**TASK STATEMENT**
Copy every line of text in the data below without changing anything, and leave the pictures out of your answer.

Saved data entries
§ §
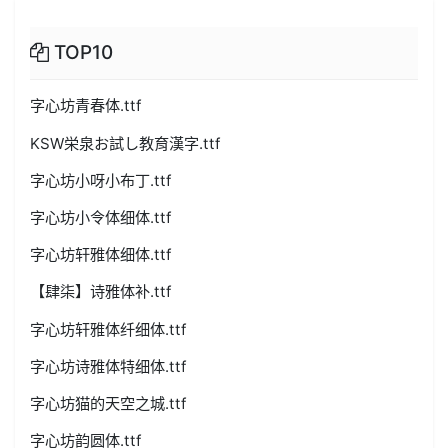
TOP10
字心坊青春体.ttf
KSW栄泉お試し教育漢字.ttf
字心坊小呀小布丁.ttf
字心坊小令体细体.ttf
字心坊轩雅体细体.ttf
【肆柒】诗雅体补.ttf
字心坊轩雅体纤细体.ttf
字心坊诗雅体特细体.ttf
字心坊猫的天空之城.ttf
字心坊韵圆体.ttf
§ §
**TASK OUTPUT**
TOP10
字心坊青春体.ttf
KSW栄泉お試し教育漢字.ttf
字心坊小呀小布丁.ttf
字心坊小令体细体.ttf
字心坊轩雅体细体.ttf
【肆柒】诗雅体补.ttf
字心坊轩雅体纤细体.ttf
字心坊诗雅体特细体.ttf
字心坊猫的天空之城.ttf
字心坊韵圆体.ttf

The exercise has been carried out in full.